I felt that the author had got hold of the characters and their voices accurately. We recently watched the BBC version of 'Pride and Prejudice', and I could 'hear' the relevant actors in Tennant's lines fairly clearly. The plot, too, was plausible: frequent misunderstandings between Darcy and Elizabeth based on his pride - albeit abated - and her tendency to leap to conclusions, trusting everything she hears.

On the other hand, contrary to the blurb on the back cover, I didn't feel the author had really got hold of Austen's style of writing at all. It felt too 20th century, with far too much of the characters' thoughts being described, and hardly any of the delicious irony that permeates 'Pride and Prejudice'. Nor was I very impressed with the two new characters introduced: an elderly and blubbery relative of Mrs Bennett's, and a young and pompous relative of Darcy's. As for the timeline, it was completely wrong: Elizabeth has been married for a year, yet her sister Jane has a child who must be at least two or three years old, and another on the way - and Lydia, who was only married a few months before Jane, somehow has four children!
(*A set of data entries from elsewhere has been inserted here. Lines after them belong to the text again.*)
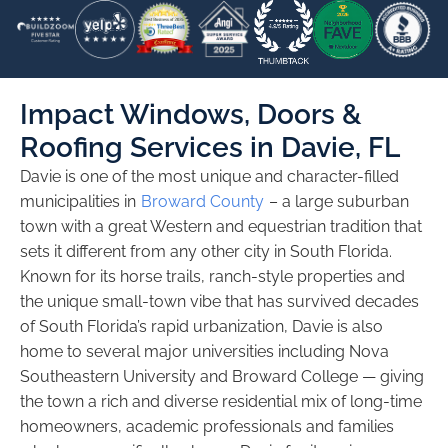
Impact Windows, Doors &
Roofing Services in Davie, FL
Davie is one of the most unique and character-filled
municipalities in
Broward County
– a large suburban
town with a great Western and equestrian tradition that
sets it different from any other city in South Florida.
Known for its horse trails, ranch-style properties and
the unique small-town vibe that has survived decades
of South Florida’s rapid urbanization, Davie is also
home to several major universities including Nova
Southeastern University and Broward College — giving
the town a rich and diverse residential mix of long-time
homeowners, academic professionals and families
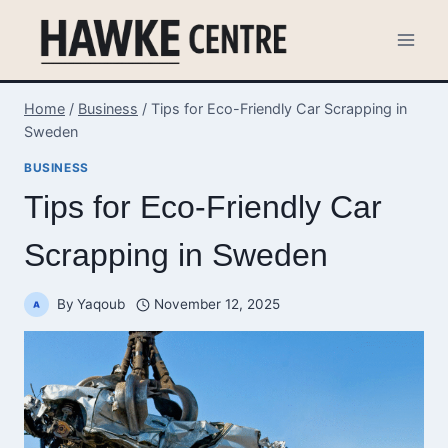
Skip
to
content
Home
/
Business
/
Tips for Eco-Friendly Car Scrapping in
Sweden
BUSINESS
Tips for Eco-Friendly Car
Scrapping in Sweden
By
Yaqoub
November 12, 2025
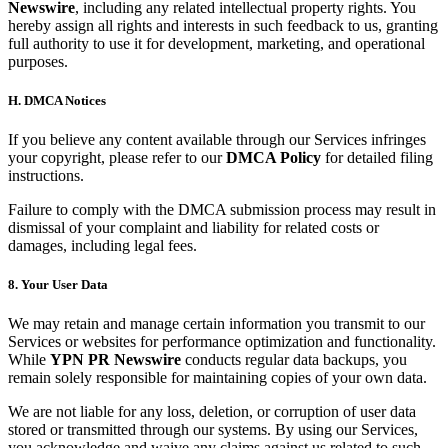
Newswire
, including any related intellectual property rights. You
hereby assign all rights and interests in such feedback to us, granting
full authority to use it for development, marketing, and operational
purposes.
H. DMCA Notices
If you believe any content available through our Services infringes
your copyright, please refer to our
DMCA Policy
for detailed filing
instructions.
Failure to comply with the DMCA submission process may result in
dismissal of your complaint and liability for related costs or
damages, including legal fees.
8. Your User Data
We may retain and manage certain information you transmit to our
Services or websites for performance optimization and functionality.
While
YPN PR Newswire
conducts regular data backups, you
remain solely responsible for maintaining copies of your own data.
We are not liable for any loss, deletion, or corruption of user data
stored or transmitted through our systems. By using our Services,
you acknowledge and waive any claims against us related to such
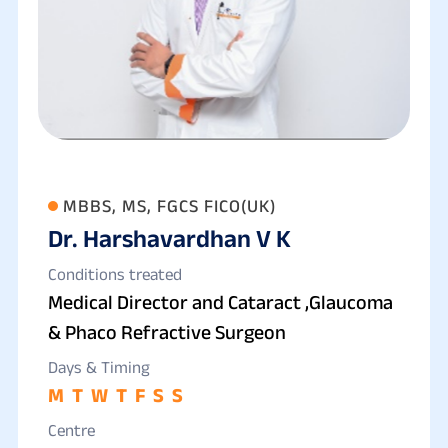
MBBS, MS, FGCS FICO(UK)
Dr. Harshavardhan V K
Conditions treated
Medical Director and Cataract ,Glaucoma
& Phaco Refractive Surgeon
Days & Timing
M
T
W
T
F
S
S
Centre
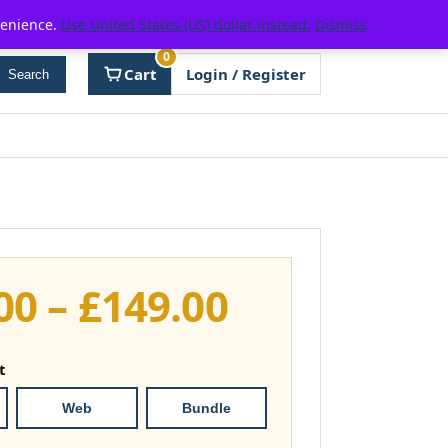
venience.
Use United States (US) dollar instead.
Dismiss
0
Cart
Login / Register
Search
Price
00
–
£
149.00
range:
t
£111.00
Web
Bundle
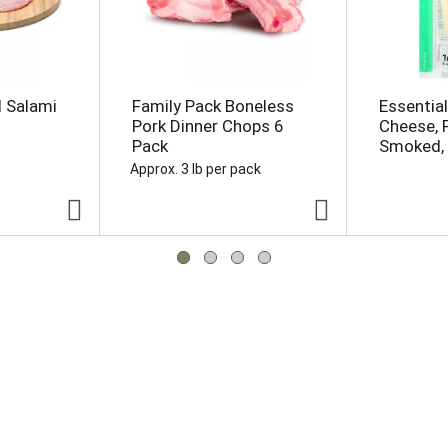
d Salami
Family Pack Boneless
Essentia
Pork Dinner Chops 6
Cheese, 
Pack
Smoked, 
Approx. 3 lb per pack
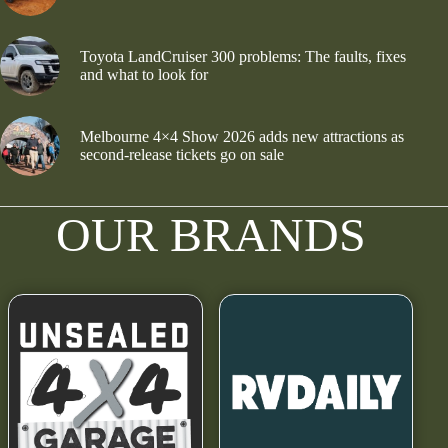
Toyota LandCruiser 300 problems: The faults, fixes
and what to look for
Melbourne 4×4 Show 2026 adds new attractions as
second-release tickets go on sale
OUR BRANDS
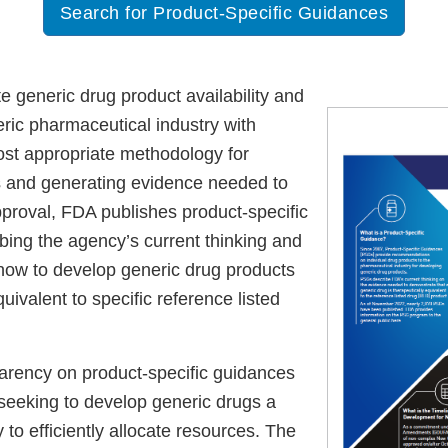
Search for Product-Specific Guidances
ate generic drug product availability and
eric pharmaceutical industry with
most appropriate methodology for
 and generating evidence needed to
roval, FDA publishes product-specific
bing the agency’s current thinking and
how to develop generic drug products
quivalent to specific reference listed
arency on product-specific guidances
 seeking to develop generic drugs a
y to efficiently allocate resources. The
Moreover, the plot seemed to ramble - not in the long-winded and amusing style that Austen uses, but with Elizabeth's thoughts and decisions changing constantly depending on her mood and who she happens to have spoken to most recently. Her reluctance to speak to Darcy about things that bothered her seem at variance with the great love she also shows, and the way he omits to tell her almost anything of importance (while communicating with his housekeeper, sister, and friend's sister) seems entirely unbelievable.

Moreover, I was uncomfortable that Mrs Bennett seemed even more vulgar than before. Not just in her snobbery and lack of sensible thought: in this book she is sometimes vulgar in the modern sense of the word, with some incidents being included for no apparent reason other than to show her in a poor light.

The the ending was rushed, with the predictable conclusion being described rapidly, without any particular hints or events leading up to it.

OK as a light read, as one possibility of what happened 'after' Pride and Prejudice, but not brilliant.